The chapter tells the story of Jesus meeting the relatives of a man named Lazarus, whom the Bible says Jesus raised from the dead after being so moved by Lazarus’ family’s grief.
During Council’s meeting, many supporters of the shelter referenced their faith and convictions to help the homeless, noting they felt called to do so.
Troup County Commissioner Tripp Foster, who spoke in support of the shelter, read a verse from the Gospel of Matthew urging council to support the permit it later denied.
Bobbie Hart, another Emmaus supporter, urged not only council but the faith community to be more involved in finding a solution for homelessness in Troup County.
“We’ve got to have a homeless shelter,” Hart said. “I’m asking for more help from our faith-based community.”

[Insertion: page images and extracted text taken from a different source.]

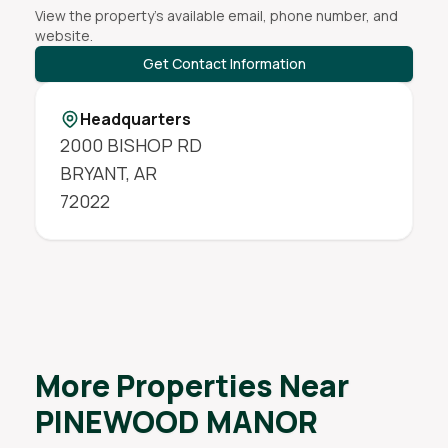
View the property's available email, phone number, and
website.
Get Contact Information
Headquarters
2000 BISHOP RD
BRYANT
,
AR
72022
More Properties Near
PINEWOOD MANOR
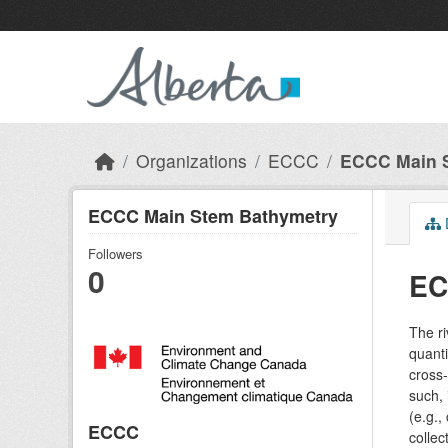
Skip to main content
Organizations
ECCC
ECCC Main 
ECCC Main Stem Bathymetry
Followers
0
EC
The r
quanti
cross-
such, 
(e.g.,
ECCC
colle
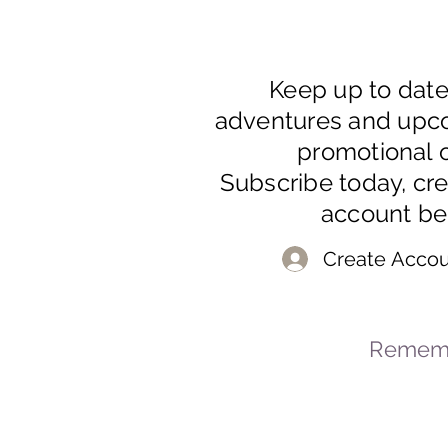
Keep up to dat
adventures and upc
promotional o
Subscribe today, cr
account be
Create Accou
Rememb
© 2023-2026 By Marc
Powered and secured by
Wix
Mar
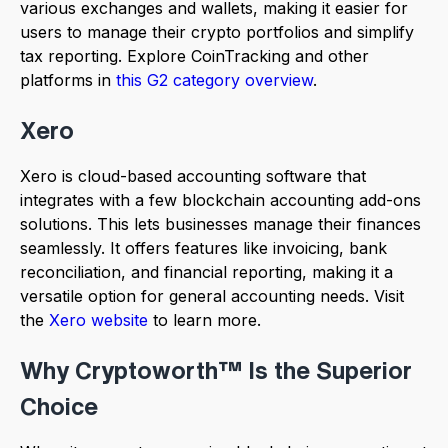
various exchanges and wallets, making it easier for
users to manage their crypto portfolios and simplify
tax reporting. Explore CoinTracking and other
platforms in
this G2 category overview
.
Xero
Xero is cloud-based accounting software that
integrates with a few blockchain accounting add-ons
solutions. This lets businesses manage their finances
seamlessly. It offers features like invoicing, bank
reconciliation, and financial reporting, making it a
versatile option for general accounting needs. Visit
the
Xero website
to learn more.
Why Cryptoworth™ Is the Superior
Choice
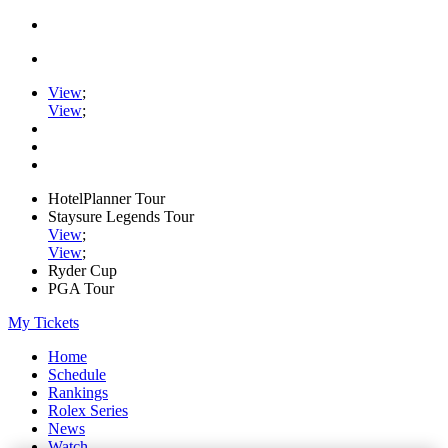
View
;
View
;
HotelPlanner Tour
Staysure Legends Tour
View
;
View
;
Ryder Cup
PGA Tour
My Tickets
Home
Schedule
Rankings
Rolex Series
News
Watch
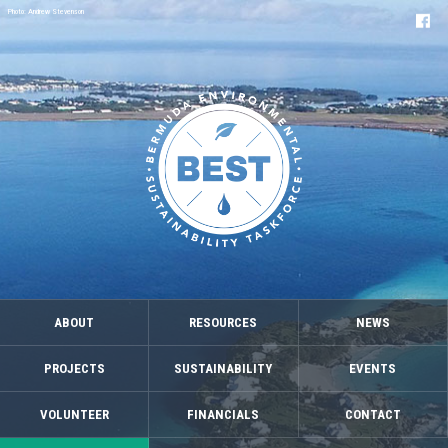
Photo: Andrew Stevenson
ABOUT
RESOURCES
NEWS
PROJECTS
SUSTAINABILITY
EVENTS
VOLUNTEER
FINANCIALS
CONTACT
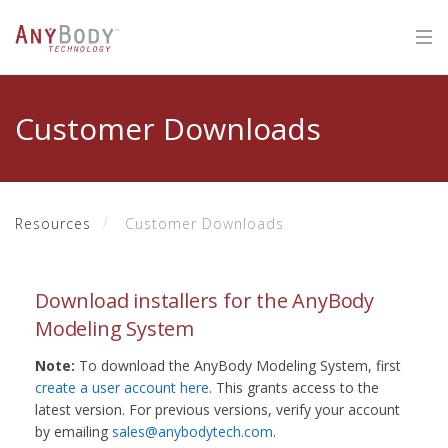
Customer Downloads
Resources
Customer Downloads
Download installers for the AnyBody
Modeling System
Note:
To download the AnyBody Modeling System, first
create a user account here
. This grants access to the
latest version. For previous versions, verify your account
by emailing
sales@anybodytech.com
.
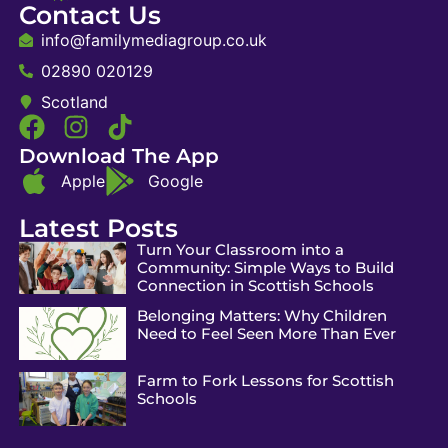
Contact Us
info@familymediagroup.co.uk
02890 020129
Scotland
Download The App
Apple
Google
Latest Posts
Turn Your Classroom into a
Community: Simple Ways to Build
Connection in Scottish Schools
Belonging Matters: Why Children
Need to Feel Seen More Than Ever
Farm to Fork Lessons for Scottish
Schools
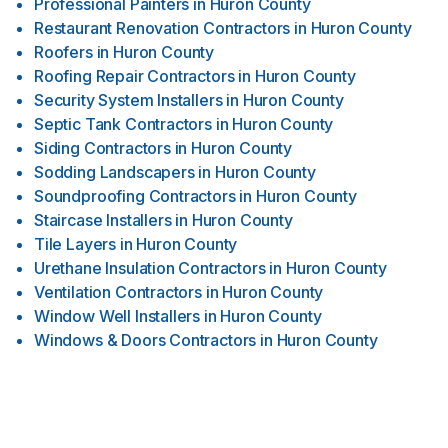
Professional Painters
in
Huron County
Restaurant Renovation Contractors
in
Huron County
Roofers
in
Huron County
Roofing Repair Contractors
in
Huron County
Security System Installers
in
Huron County
Septic Tank Contractors
in
Huron County
Siding Contractors
in
Huron County
Sodding Landscapers
in
Huron County
Soundproofing Contractors
in
Huron County
Staircase Installers
in
Huron County
Tile Layers
in
Huron County
Urethane Insulation Contractors
in
Huron County
Ventilation Contractors
in
Huron County
Window Well Installers
in
Huron County
Windows & Doors Contractors
in
Huron County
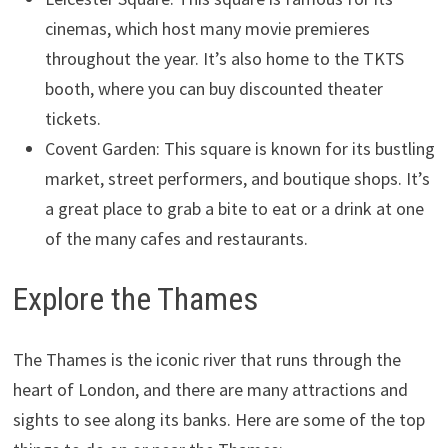
cinemas, which host many movie premieres
throughout the year. It’s also home to the TKTS
booth, where you can buy discounted theater
tickets.
Covent Garden: This square is known for its bustling
market, street performers, and boutique shops. It’s
a great place to grab a bite to eat or a drink at one
of the many cafes and restaurants.
Explore the Thames
The Thames is the iconic river that runs through the
heart of London, and there are many attractions and
sights to see along its banks. Here are some of the top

One church did step up Tuesday night.
ThreeLife Church, located in the former Hoofers Gospel Barn building on Hogansville Road, opened up its doors Tuesday for about six area homeless people.
Stacks of pepperoni pizza and baked goods lined folding tables not far from military-style cots set up and covered in blankets and quilts.
Sitting on one of those cots, 23-year-old Robert Darbonne of Mississippi said he would have been on the streets had the shelter not been set up.
“I don’t really know where I would be,” he said. “It’s nice here.”
Darbonne said he made his way from Atlanta to Mississippi on a Greyhound bus not long ago and later hitchhiked to Hogansville. On Sunday, he said he went to a church there where a pastor put him in touch with Emmaus.
His story isn’t unique.
Other homeless men being sheltered at the church had similar stories. One man said he came from Ohio and had been at Emmaus off and on for about a year. He said he wound up at Emmaus after he was living at a park on West Point Lake and a ranger put him in touch with Emmaus. Another man said he found out about the shelter on the Internet.
When Council member Nick Woodson asked David on Tuesday what her “plan B” would be if council denied her request for a permit to house people overnight on Greenville Street, David didn’t seem to know.
Emmaus can re-apply for the permit, but future passage seems unlikely. Foster said he would call the county manager today and see if the county’s recreation department facilities could be used as temporary shelters.
Still, there is a sense of what many people Tuesday referred to as “not in my back yard.”